Opps! Last time we posted the summaries/questions for chapters 23-24, so we are moving ahead to 25 and 26.

Summary for Chapter 25:

After Erik finds The Persian and Raoul to be trapped in the torture chamber. They are subject to the horrors within. The Persian finds a way out to only be subjected to the fear of what Erik means to do.

Summary for Chapter 26

Now the hour has finally arrived for Christine to either choose the grasshopper or the scorpion.

Possible Discussion Questions:

-The Persian remarks how the mirrors in the torture chamber have already been scratched? Do think Erik only tortured Joseph Buquet or did he have a multitude of other victims?

-What do you believe the symbolism of the scorpion and the grasshopper holds?
17th-Aug-2007 09:29 pm (UTC)
First off I apologize for messing up the chapters and questions... seems I have too much on my plate over the last several weeks with my work on the novels and for the RWA. I will try to keep on top of things here.

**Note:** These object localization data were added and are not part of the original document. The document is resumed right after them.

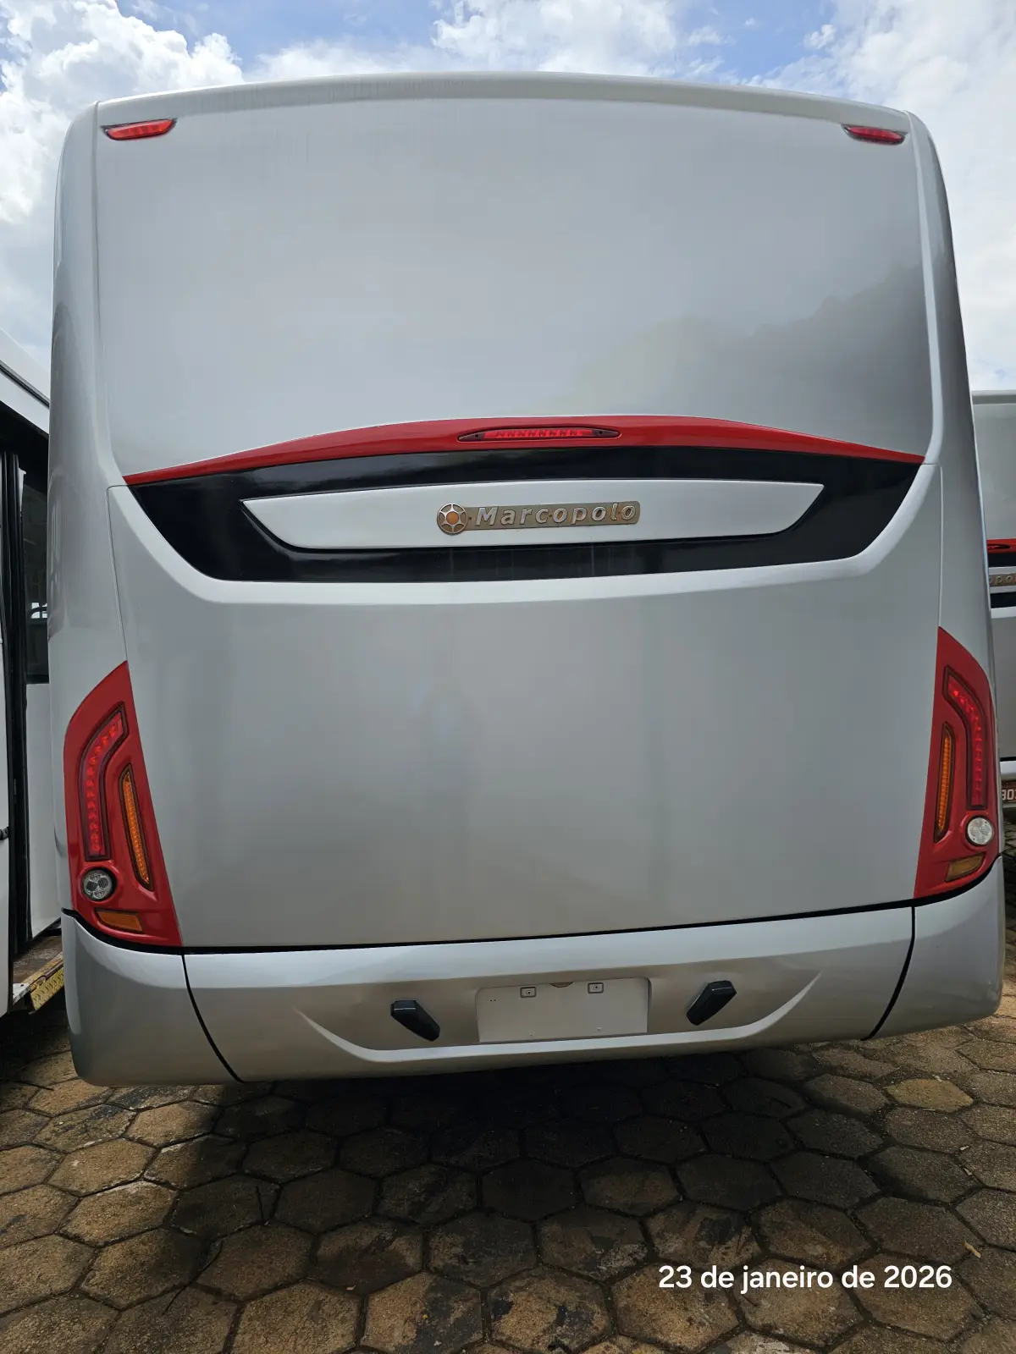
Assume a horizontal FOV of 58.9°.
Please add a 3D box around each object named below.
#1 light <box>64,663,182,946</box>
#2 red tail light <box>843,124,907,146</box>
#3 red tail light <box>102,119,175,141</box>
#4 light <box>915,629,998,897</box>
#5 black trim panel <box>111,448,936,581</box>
[{"bbox_3d":[-0.951,0.307,2.193,0.300,0.690,0.120,-3,-1,7],"label":"light"},{"bbox_3d":[0.979,-1.442,2.405,0.195,0.044,0.050,-2,-1,-13],"label":"red tail light"},{"bbox_3d":[-0.922,-1.360,2.247,0.195,0.044,0.050,-3,-1,3],"label":"red tail light"},{"bbox_3d":[1.160,0.216,2.369,0.300,0.690,0.120,-2,-1,-17],"label":"light"},{"bbox_3d":[0.082,-0.392,2.208,2.020,0.335,0.120,-2,-1,-5],"label":"black trim panel"}]

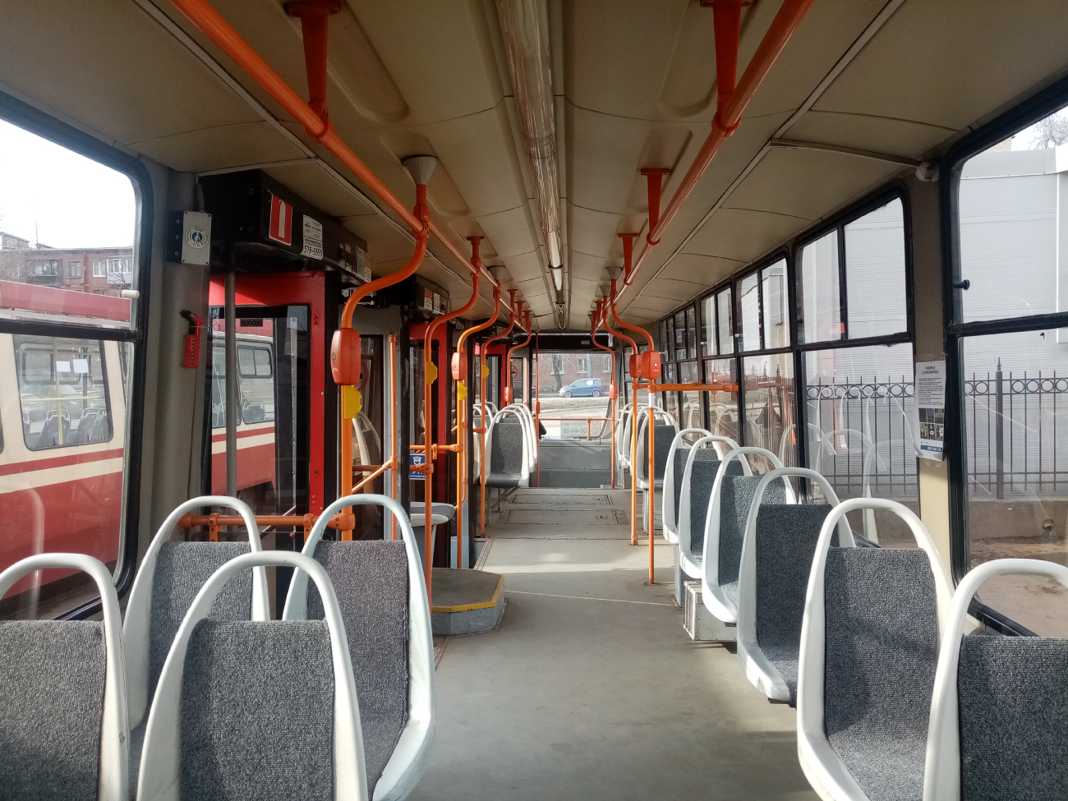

The scorpion could have many themes in this novel, but I will focus on the two I think are the most significant. In history as long been the symbol that Death is a being that walks among us. This echo’s Leroux entire theme of Death in his novel.

The scorpion is Egyptian myth stand for Set, the trickster of life and death the nemesis of Osiris and Isis. Follow’s Leroux’s use of the scorpion and how Christine had to turn it. Looking at the scorpion as the trickster, if we review the novel Erik tricked Christine by asking her to turn the scorpion. Granted, if she turned the grasshopper she would have killed Raoul and blown apart Paris, but by turning the scorpion she also flooded the chamber he was in. Would that not have killed Raoul as well if Erik did not have a change of heart? So either way Erik would come out the victor.

The grasshopper is a known emblem of nobility and also sacred to the God of Music. Here we see a dual symbolism in the grasshopper, where it represents both Raoul and Erik as rivals for Christine’s love.

Biblically, we look to the locust and the original French translation. Leroux uses the word sauterelle which means ‘locust’. Wolfe in his edition goes into detail on the role of the scorpion and grasshopper in Revelation 9:1-3

“And the fifth angel sounded and I saw a star fall from heaven unto the earth: and to him was given the key of the bottomless pit. (We remember here that Erik means ‘King’ and several keys were noted in the novel)
And he open the bottomless pit and there arose a smoke out of the pit as the smoke of a great furnace (recall the fiery heads stoking the furnaces in the opera) and the sun and the air were darkened by reason of the smoke of the pit.
And there came out of the smoke locusts upon the earth and unto them was given power as the scorpions of earth have power.”